* Start Selected extract *

Authoring conveniences

The validator accepts these features beyond strict JSON. Use them where they aid clarity; default to strict JSON otherwise.

Line comments

// to end-of-line. Stripped before validation.

{
  "currency": "USD",       // ISO 4217
  "amount": 5000           // minor units (cents)
}

Block comments (/* */) are not supported. Use multiple // lines if you need a multi-line note.

Limitation: the // stripper tracks string boundaries per-line and is approximate. An example containing a string literal with an escaped backslash followed by // will be misparsed. No corpus example currently triggers this; if you hit it, restructure the example.

Template variable

Exactly one variable is substituted: draft becomes a valid date stamp. No other template variables are recognized — any other {{ name }} will survive into JSON parse and fail.

HTTP envelope

If the first non-blank line matches an HTTP request line (GET|POST|PUT|PATCH|DELETE) or status line (HTTP/), the validator extracts the JSON body after the first blank line. Headers between are ignored.

POST /checkout-sessions HTTP/1.1
Host: api.example.com
Content-Type: application/json

{ "line_items": [ ... ] }

Other HTTP methods (OPTIONS, HEAD, CONNECT, TRACE) are not recognized as envelopes — they would be parsed as JSON and fail.

Extracting from envelopes

Use extract= when the displayed JSON block is a transport or wrapper object but the UCP payload to validate is nested inside it. extract= reads from the displayed example; target= writes the extracted value into the validation scaffold.

<!-- ucp:example schema=shopping/checkout op=create direction=request extract=$.params.arguments.checkout -->
<!-- ucp:example schema=shopping/checkout extract=$.result.structuredContent.totals target=$.totals -->

The first example validates the nested checkout request. The second extracts a totals fragment from a displayed envelope, inserts it into $.totals of the checkout scaffold, and validates the merged checkout.

Elision markers

The validator understands shapes that mean "this required field is present; its value is not asserted." Coverage check still verifies the field is acknowledged. Schema validation errors at the elided sub-tree are suppressed.

Shape Meaning
"..." A field's value is elided
[ ... ] A non-empty array; contents elided
{ ... } A non-empty object; contents elided
[ "..." ] Equivalent to [ ... ]
{ "...": "..." } Equivalent to { ... }
{
  "ucp": { ... },
  "id": "chk_abc",
  "currency": "USD",
  "line_items": [ ... ],
  "totals": [ ... ]
}

The bare-form [ ... ] and { ... } are the canonical way to elide container contents. They communicate the right semantics: a non-empty container whose members exist but are not shown. The string-sentinel forms (["..."], {"...": "..."}) are accepted for parser convenience but say something subtly wrong literally — they describe an array containing one string or an object with one key. Prefer the bare form in new examples.

* End Selected extract *
* Start Records shown *

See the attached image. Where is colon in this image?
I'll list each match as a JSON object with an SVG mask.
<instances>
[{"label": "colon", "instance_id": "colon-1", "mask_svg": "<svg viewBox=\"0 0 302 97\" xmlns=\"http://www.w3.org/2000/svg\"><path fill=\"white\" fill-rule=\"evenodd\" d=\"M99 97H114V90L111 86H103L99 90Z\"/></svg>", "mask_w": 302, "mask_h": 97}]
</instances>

* End Records shown *
* Start Records shown *

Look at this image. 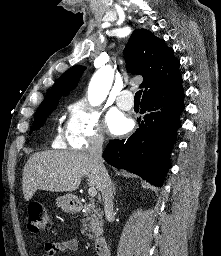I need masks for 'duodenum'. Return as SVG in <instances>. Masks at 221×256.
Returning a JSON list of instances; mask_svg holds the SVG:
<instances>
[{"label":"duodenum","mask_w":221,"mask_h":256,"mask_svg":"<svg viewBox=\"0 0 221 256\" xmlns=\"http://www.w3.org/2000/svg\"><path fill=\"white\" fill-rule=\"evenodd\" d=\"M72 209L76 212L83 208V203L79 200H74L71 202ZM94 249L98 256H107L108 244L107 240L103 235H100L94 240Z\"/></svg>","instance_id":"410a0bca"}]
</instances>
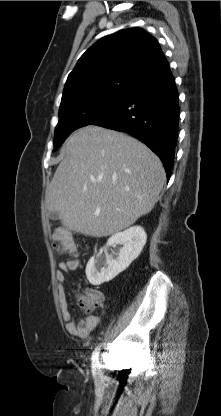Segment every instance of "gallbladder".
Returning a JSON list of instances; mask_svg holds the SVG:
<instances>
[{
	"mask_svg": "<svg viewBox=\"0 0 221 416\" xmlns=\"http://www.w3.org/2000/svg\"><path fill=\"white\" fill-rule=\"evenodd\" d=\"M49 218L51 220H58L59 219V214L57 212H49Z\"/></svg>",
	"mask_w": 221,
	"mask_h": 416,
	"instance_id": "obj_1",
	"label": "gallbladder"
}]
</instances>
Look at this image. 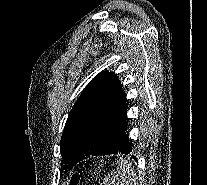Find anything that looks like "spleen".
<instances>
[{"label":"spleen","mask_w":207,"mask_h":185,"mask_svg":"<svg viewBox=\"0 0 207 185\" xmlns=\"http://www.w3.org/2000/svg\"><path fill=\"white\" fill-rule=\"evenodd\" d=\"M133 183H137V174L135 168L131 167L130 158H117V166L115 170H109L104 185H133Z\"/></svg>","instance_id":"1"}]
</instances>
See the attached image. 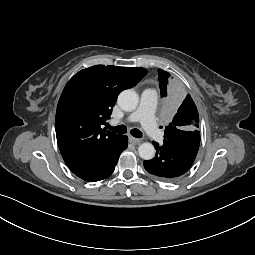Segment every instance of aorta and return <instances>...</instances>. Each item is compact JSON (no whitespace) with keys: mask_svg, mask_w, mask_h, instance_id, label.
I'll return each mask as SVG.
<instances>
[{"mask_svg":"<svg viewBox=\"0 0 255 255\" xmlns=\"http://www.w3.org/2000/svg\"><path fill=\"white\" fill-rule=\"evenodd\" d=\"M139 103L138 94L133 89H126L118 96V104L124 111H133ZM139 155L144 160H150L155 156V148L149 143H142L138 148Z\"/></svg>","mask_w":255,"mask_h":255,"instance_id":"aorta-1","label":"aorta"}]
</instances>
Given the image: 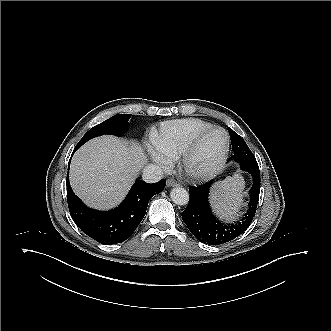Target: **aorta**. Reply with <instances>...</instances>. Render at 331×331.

* End Records shown *

**Task**
List every HTTP request method that the authoring-conveniences text says the validator recognizes as the start of an HTTP envelope. This material was taken from a separate, unrelated source.

**Answer to this exercise**
GET, POST, PUT, PATCH, DELETE